I have always seen usenet's exclusiveness as a means to "keep the rabble out" more or less. You don't have any guarantees and there is no guarantee of point to point communication pure and simple.
MOOs are created around a central point and are still not very reliable.
You have to understand that the internet is only really the internet when it includes all that one can accomplish with an IP address to meet their needs with. Unattented access to various sites on the internet is one of the things that is extremely nice. Many times I have not have the patience to spend hours looking for something on a web site but sent my trusty web spider to look at it for me. I get all the information and can grep it and look for anything I need. I can print it out and save it for future use and make a great deal of discovery at a later date and all of the data is preserved. I can obtain software that will enable my comptuer not to remain outdated as far as it's functionality. I can garner information from disperate sources that I wouldn't have access to save for the internet's use of IP addresses. A bunch of windows boxes with IE on them dosn't constitute access in the strictest sense. It's also incompatable with the nature of what people really mean when they say online.
Personally I think that net and web access is just a means for people to think that they are really in another community when in fact they are not. What I have found is that there is little substance to the argument. Social elites are in the business of making more barriers not of allowing open access.
PDF is so nicely formatted that it's used in many instances for formatted computer generated output for printing.
PDF is for spec sheets and boring manuals (though i personally prefer HTML in those instances). But regardless, i think that the electronic book format is cool as a supplement, say if you wanted to search for something,
etc. But needing a decent speed PC with you should not be a prerequisite to reading a book. Nor is printing out a good solution if you ask me.
What I would like to see is a method of being able to alter in a WYSIWYG format the contents of a PDF document or simply create one from scratch in an open source manner. I wonder if such a project exists.

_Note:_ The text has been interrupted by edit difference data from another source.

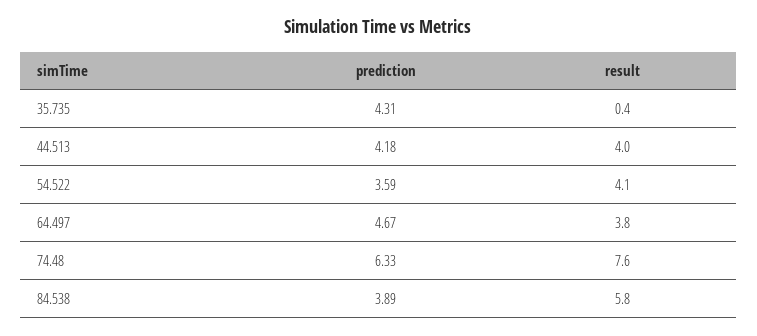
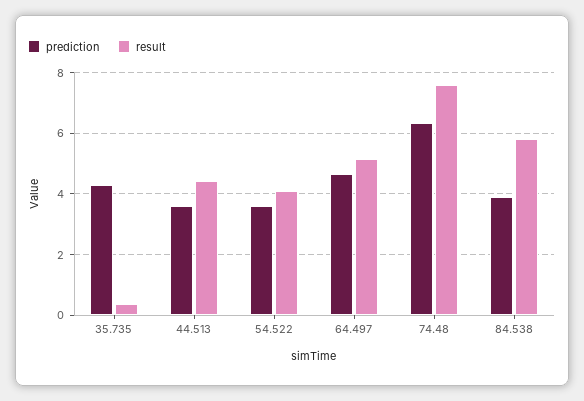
  {
    "prediction": {
      "35.735": 4.31,
-     "44.513": 4.18,
+     "44.513": 3.6,
      "54.522": 3.59,
      "64.497": 4.67,
      "74.48": 6.33,
      "84.538": 3.89
    },
    "result": {
      "35.735": 0.4,
-     "44.513": 4,
+     "44.513": 4.4,
      "54.522": 4.1,
-     "64.497": 3.8,
+     "64.497": 5.2,
      "74.48": 7.6,
      "84.538": 5.8
    }
  }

Truth be told the books of the past are really much longer. War and Peace, Hugo's works, Balzac. Also you usually can get through technical works without reading all of them. To combat the size of a book from hurting your psyche just take it in stride and work on the book one day/hour at a time.

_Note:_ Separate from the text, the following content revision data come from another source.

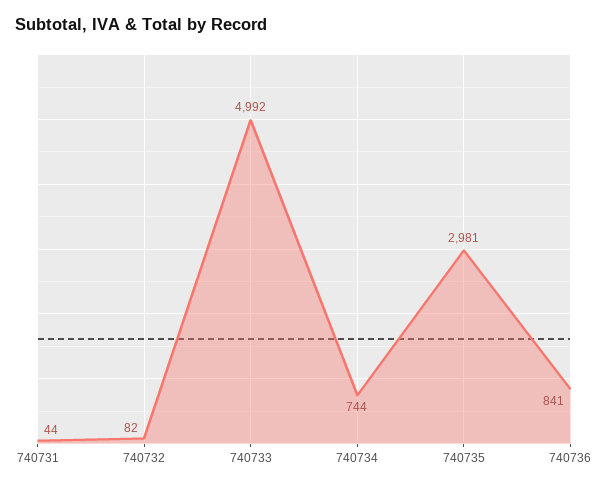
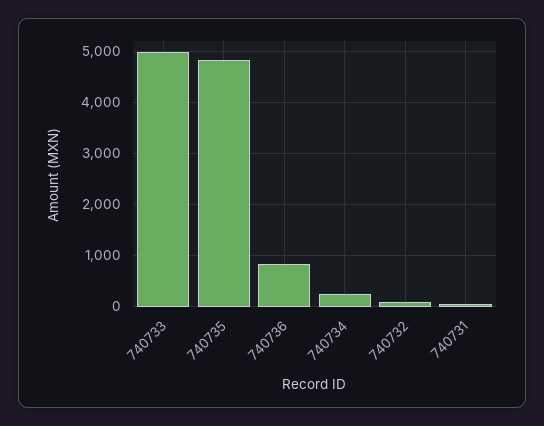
  {
    "740731": 44,
    "740732": 82,
    "740733": 4992,
-   "740734": 744,
+   "740734": 200,
-   "740735": 2981,
+   "740735": 4800,
    "740736": 841
  }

One of the best things you can do for yourself is invest in so good high quality low acid bond and use that to print so long range materials (long range being defined as things you really, really, really want to keep like resumes and code with accompanying line numbers, etc). Stories are no different. Also it's independent of power.
Or you could take pictures of the book reader's screen and then analyze them for the letters they contain. Or do as the monks of old did and copy them word by word, letter by letter. In fact once that happens then you can distribute them as much as you want as ascii text files.
A while ago slashdot posted an unsettling story of a publisher who published the latter ammount of his/her book via portable data format on an accompanying cdrom. With this then it is technically possible to prevent you from accessing the material that you have without odious possibilities of harm from the DMCA.